• If more people want to sell shares of Apple than there are
How do Stock Markets Work?
• In a typical transaction, the seller thinks the stock is at its
peak price, while the buyer expects it to rise in value at some
point in the future.
• Order flow and bid-ask spreads are often
maintained by specialists or market makers.
• This ensures an orderly and fair market.
• Lots of people trade (buy and sell) shares on the
stock market.
• The average trading volume for the NYSE is 2-6 billion
shares sold a day.
Buying Securities
• To buy any security you need a broker.
• This can be through a full-service broker or through an electronic broker
such as Wealth Simple, Questrade, or RBC Direct Investing.
• You need to pay a fee to your brokerage advisor or account.
• This fee is higher as you gain more advice from your broker.
• For Wealth Simple, the fee is low as you do all the work yourself.
• For a full-service broker or money manager, this fee is much higher.
Stock Market Index
• You have probably heard of the S&P 500 or the Dow Jones Industrial Average.
• Broad stock market indexes are benchmarks that reflect a country’s stock
market and are made up of the biggest companies representing various
economic sectors.
• YOU CANNOT BUY AN INDEX!
• Bob can’t buy the S&P 500, but for a small fee he can buy an ETF/index fund
that tracks this index.
ETF
• Exchange Traded Fund (traded on an exchange just like stocks).
• Tracks an index, sector (group of stocks that have lots in common),
commodity, or other asset, but can be purchased on a stock exchange the
same as a regular stock.
• Structured to track anything from the price of an individual commodity
(gold) to a large and diverse collection of securities.
• For example, SPY is an ETF that tracks the
S&P 500 index.
ETF
• ETF share prices fluctuate all day as the ETF is bought and sold.
• Fewer broker commissions than buying the stocks individually.

*Data to examine*.

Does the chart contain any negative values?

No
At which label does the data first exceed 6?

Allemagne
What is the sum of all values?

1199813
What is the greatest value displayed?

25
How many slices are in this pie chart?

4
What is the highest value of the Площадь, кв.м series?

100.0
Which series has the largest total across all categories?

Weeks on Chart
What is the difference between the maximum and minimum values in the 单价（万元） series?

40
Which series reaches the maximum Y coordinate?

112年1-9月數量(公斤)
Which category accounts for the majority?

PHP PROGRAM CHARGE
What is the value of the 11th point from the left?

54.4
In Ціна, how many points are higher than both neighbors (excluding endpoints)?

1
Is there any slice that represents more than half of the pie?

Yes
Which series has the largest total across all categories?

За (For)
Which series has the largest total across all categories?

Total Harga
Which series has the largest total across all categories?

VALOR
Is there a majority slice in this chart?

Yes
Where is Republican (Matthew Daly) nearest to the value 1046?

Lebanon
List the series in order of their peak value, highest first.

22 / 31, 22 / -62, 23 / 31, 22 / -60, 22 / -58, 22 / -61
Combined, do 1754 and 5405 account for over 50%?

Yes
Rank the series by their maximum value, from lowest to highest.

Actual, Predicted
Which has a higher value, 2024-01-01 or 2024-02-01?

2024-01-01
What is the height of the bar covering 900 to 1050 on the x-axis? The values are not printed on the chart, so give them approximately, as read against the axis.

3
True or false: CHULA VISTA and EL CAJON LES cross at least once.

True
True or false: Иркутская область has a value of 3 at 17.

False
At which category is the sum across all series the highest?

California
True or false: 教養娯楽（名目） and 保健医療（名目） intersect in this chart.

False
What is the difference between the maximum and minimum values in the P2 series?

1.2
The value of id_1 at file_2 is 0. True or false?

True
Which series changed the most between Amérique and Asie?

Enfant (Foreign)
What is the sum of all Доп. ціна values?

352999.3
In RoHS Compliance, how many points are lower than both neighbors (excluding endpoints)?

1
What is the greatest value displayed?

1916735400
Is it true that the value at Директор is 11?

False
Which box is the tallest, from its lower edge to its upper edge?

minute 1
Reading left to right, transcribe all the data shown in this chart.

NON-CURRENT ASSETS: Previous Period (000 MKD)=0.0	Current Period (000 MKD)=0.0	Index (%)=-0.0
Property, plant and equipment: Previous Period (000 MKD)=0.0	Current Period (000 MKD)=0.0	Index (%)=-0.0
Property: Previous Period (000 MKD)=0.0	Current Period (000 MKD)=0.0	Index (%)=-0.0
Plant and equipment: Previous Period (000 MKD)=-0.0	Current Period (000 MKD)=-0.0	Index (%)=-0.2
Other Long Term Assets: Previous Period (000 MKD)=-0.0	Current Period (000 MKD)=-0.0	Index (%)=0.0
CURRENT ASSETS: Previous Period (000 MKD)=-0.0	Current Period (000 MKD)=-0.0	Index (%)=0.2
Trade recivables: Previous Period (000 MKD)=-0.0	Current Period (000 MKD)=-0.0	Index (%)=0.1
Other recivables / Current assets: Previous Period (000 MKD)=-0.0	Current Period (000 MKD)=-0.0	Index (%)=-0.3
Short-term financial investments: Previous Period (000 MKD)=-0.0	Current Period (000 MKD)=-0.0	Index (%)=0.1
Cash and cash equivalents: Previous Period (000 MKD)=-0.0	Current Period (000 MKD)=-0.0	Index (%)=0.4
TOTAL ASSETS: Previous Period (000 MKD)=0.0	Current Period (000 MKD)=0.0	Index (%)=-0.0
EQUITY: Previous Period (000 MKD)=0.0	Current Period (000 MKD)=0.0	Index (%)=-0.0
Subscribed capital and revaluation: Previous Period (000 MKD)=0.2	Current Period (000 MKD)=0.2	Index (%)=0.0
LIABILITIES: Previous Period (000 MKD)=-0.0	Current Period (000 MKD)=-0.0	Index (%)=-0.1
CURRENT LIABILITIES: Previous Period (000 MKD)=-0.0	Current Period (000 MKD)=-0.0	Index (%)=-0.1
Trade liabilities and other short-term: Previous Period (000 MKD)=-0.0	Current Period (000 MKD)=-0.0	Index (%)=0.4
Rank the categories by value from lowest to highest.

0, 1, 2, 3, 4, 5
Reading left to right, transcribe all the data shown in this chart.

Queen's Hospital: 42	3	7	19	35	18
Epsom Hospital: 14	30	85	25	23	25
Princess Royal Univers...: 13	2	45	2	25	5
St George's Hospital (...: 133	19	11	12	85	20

*Exercise brief*. Output, with no changes, the part of the stock market notes above from "Buying Securities" up to and including "economic sectors.".

*Solution*.
Buying Securities
• To buy any security you need a broker.
• This can be through a full-service broker or through an electronic broker
such as Wealth Simple, Questrade, or RBC Direct Investing.
• You need to pay a fee to your brokerage advisor or account.
• This fee is higher as you gain more advice from your broker.
• For Wealth Simple, the fee is low as you do all the work yourself.
• For a full-service broker or money manager, this fee is much higher.
Stock Market Index
• You have probably heard of the S&P 500 or the Dow Jones Industrial Average.
• Broad stock market indexes are benchmarks that reflect a country’s stock
market and are made up of the biggest companies representing various
economic sectors.